Schumacher, who insisted that Senna remained the championship favourite at the time of his death, dedicated his title to Ayrton, who would have been (uncomfortably) familiar with its controversial conclusion.
“It would have been difficult for Ayrton, he was already 20 points behind,” says Ramírez, “but my money would have been on him.”
Brundle: “Williams was getting sorted and I am sure that Adrian [Newey] would have worked his magic [on the FW16] sooner rather than later.”
Hill: “Well, I nearly beat Michael in it; I think Ayrton could have, yes.”
Brundle: “But Michael was in the ascendency. Youth would have come through in the end. [Plus Benetton did get that Renault engine in 1995.] Ayrton, though, was better. We’re talking tiny percentages, but he had a sixth sense for speed and grip that Michael didn’t. Michael achieved great things with all the tools and levers at his disposal, but he didn’t have the competition – all those household names of the 1980s that Ayrton had.”
Fate denied him that. Suddenly it comes. Senna would have understood. He’d raced Michael Schumacher. He would have put an arm around Ralf.
Senna, by Sutton…
London gallery pays tribute to a fallen hero, 20 years on from Imola
Keith Sutton has been a trackside ornament at major motor sport events for more than 30 years. He covered his first Grand Prix – Silverstone 1977 – after convincing marshals that an Oulton Park press armband was a valid credential. Such were his persuasive powers that he was promptly ushered to a better perch. The same trick worked at four more Grands Prix (including Zolder, twice, in 1977 and 1978).
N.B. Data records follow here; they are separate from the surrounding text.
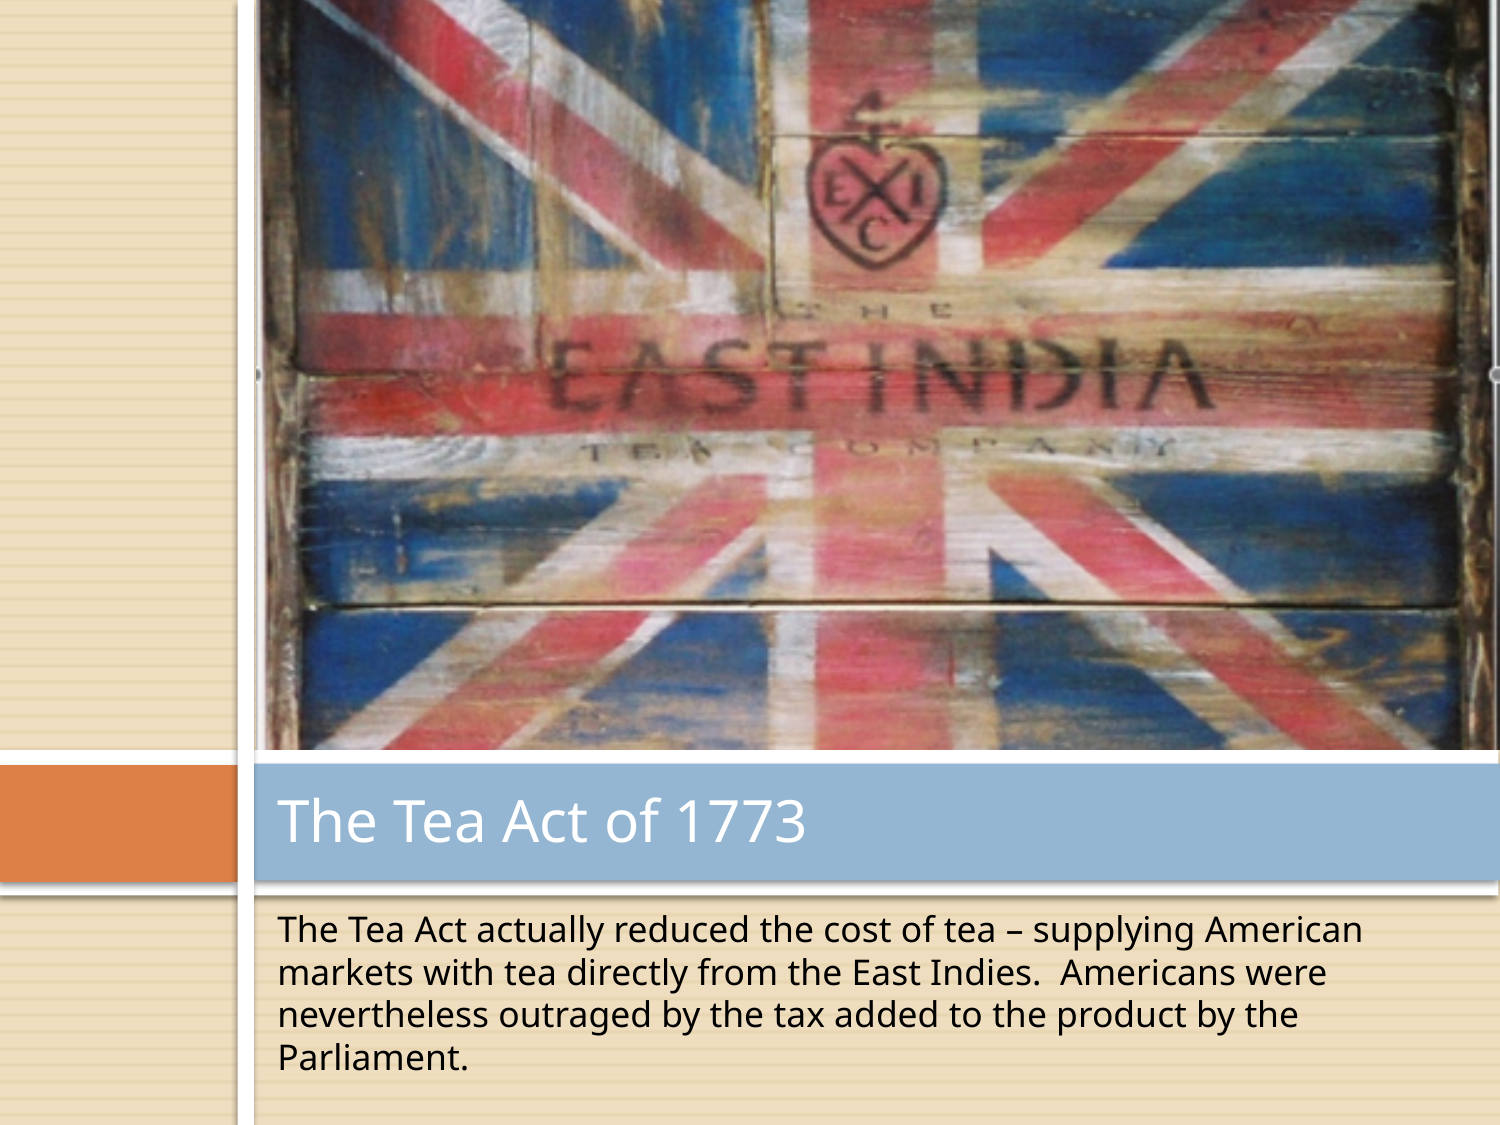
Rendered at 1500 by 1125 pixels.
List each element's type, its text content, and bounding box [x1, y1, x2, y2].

picture [255, 0, 1500, 750]
list The Tea Act actually reduced the cost of tea – supplying American markets with tea directly from the East Indies. Americans were nevertheless outraged by the tax added to the product by the Parliament. [262, 900, 1463, 1075]
title The Tea Act of 1773 [262, 762, 1463, 875]
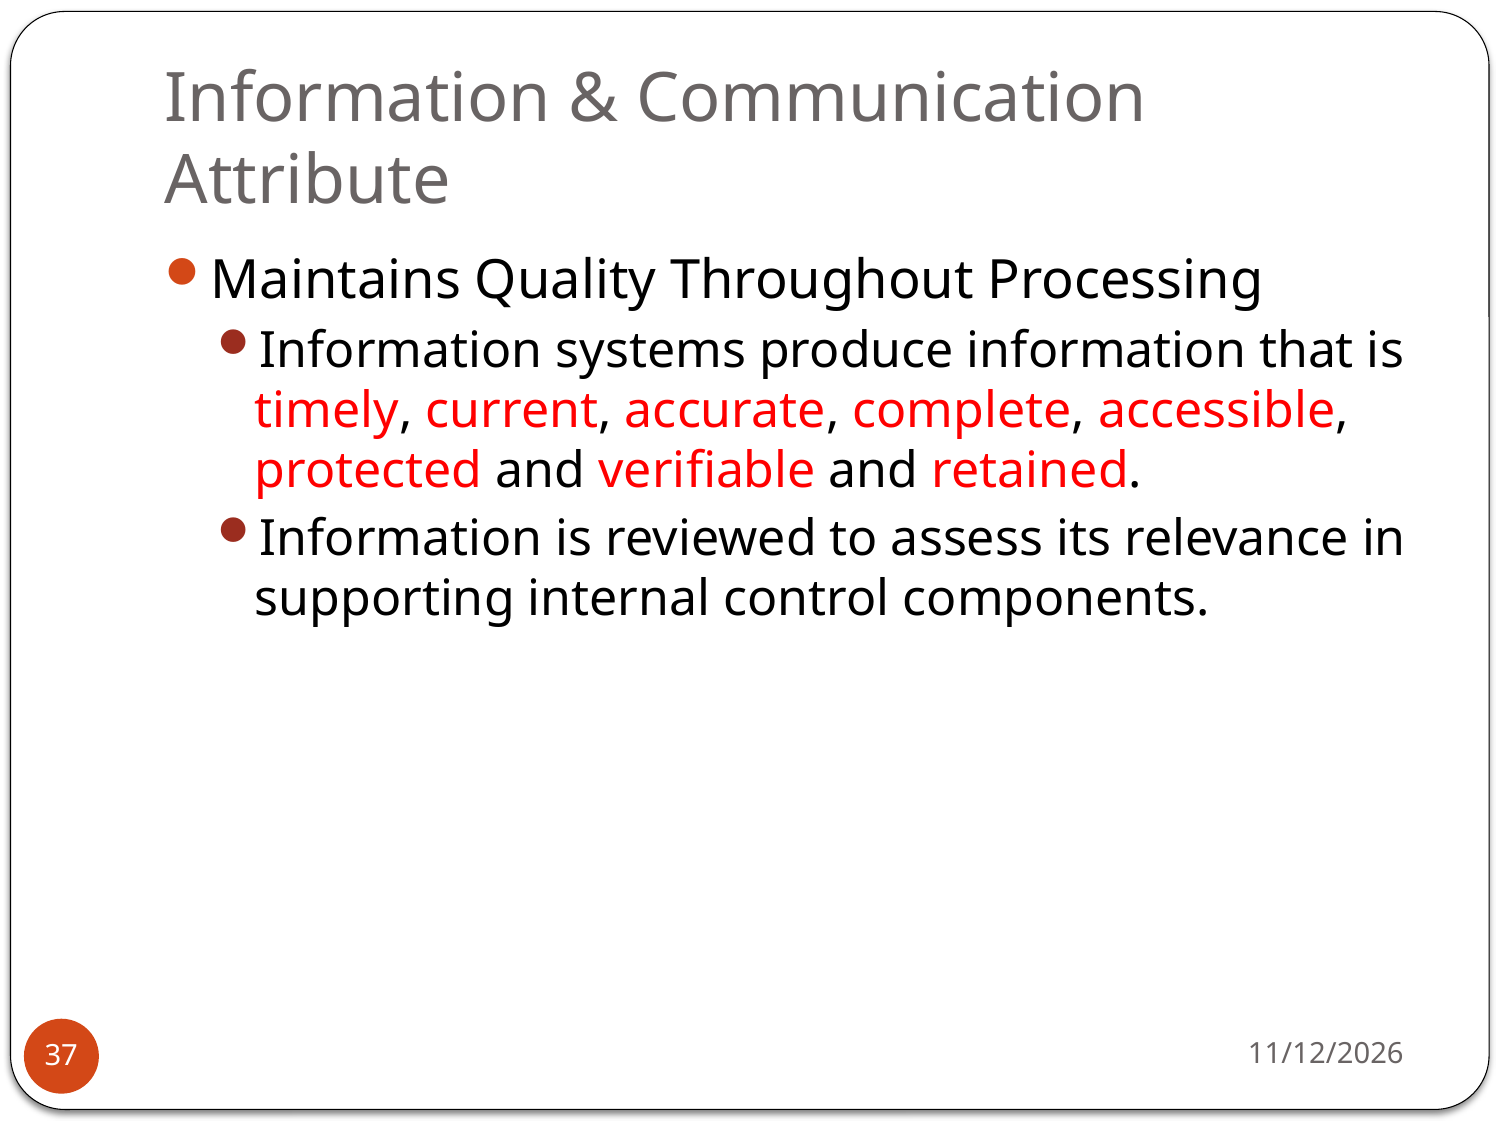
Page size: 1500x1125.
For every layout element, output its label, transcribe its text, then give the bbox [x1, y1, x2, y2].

list Maintains Quality Throughout Processing Information systems produce information that is timely, current, accurate, complete, accessible, protected and verifiable and retained. Information is reviewed to assess its relevance in supporting internal control components. [150, 237, 1425, 988]
title Information & Communication Attribute [150, 45, 1425, 233]
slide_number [1012, 1015, 1419, 1094]
slide_number 37 [23, 1018, 99, 1094]
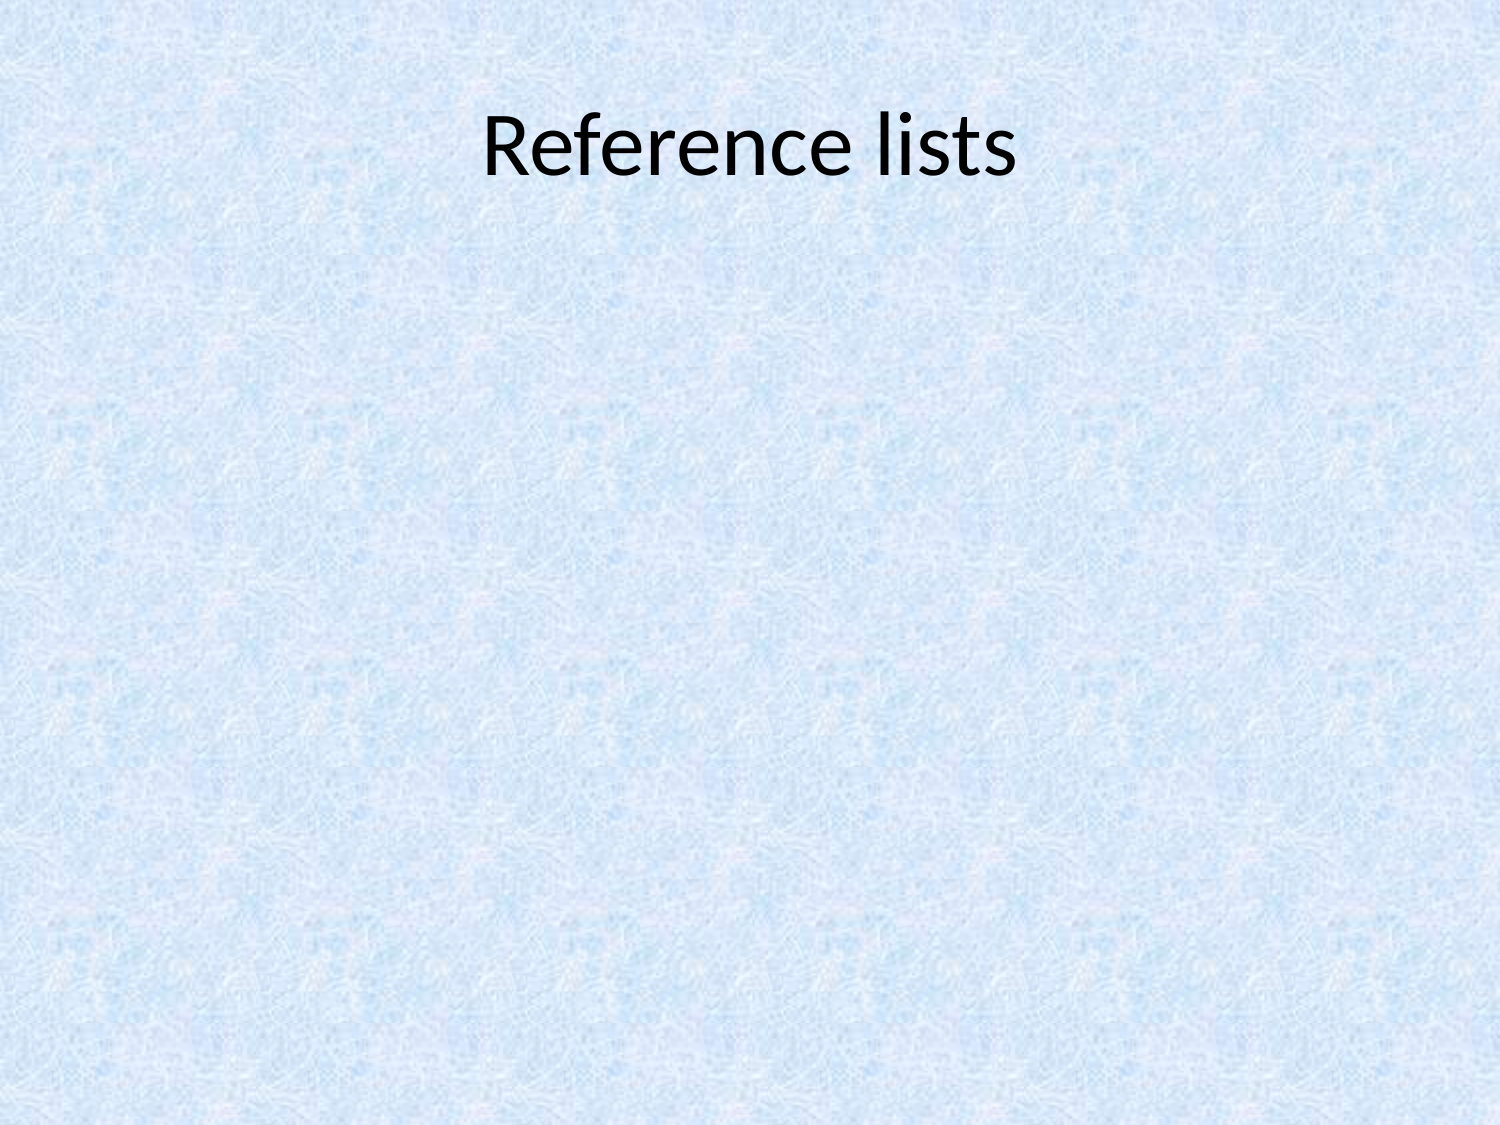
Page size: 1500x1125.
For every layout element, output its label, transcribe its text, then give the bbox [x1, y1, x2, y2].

picture [0, 0, 1500, 1125]
title Reference lists [75, 45, 1425, 233]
Later, Sutton was frequently to be found squashed into the rear compartment of my Motoring News Mazda RX-7, cadging a free ride to European F2 events and suchlike in northern Europe. It was parallel resourcefulness that led him to strike a deal to supply promising youngster Ayrton Senna with photographs and press releases during the 1981 season, when the Brazilian arrived in Britain to race in Formula Ford. That sparked an enduring friendship and Keith was on hand to capture Senna’s rise from wide-eyed starlet to triple world champion.
Some of Keith’s finest Senna photos have been selected as basis for an exhibition, which opened on March 6 and runs to May 4 at Proud Chelsea, 161 Kings Road, London, SW3 5XP. Simon Arron.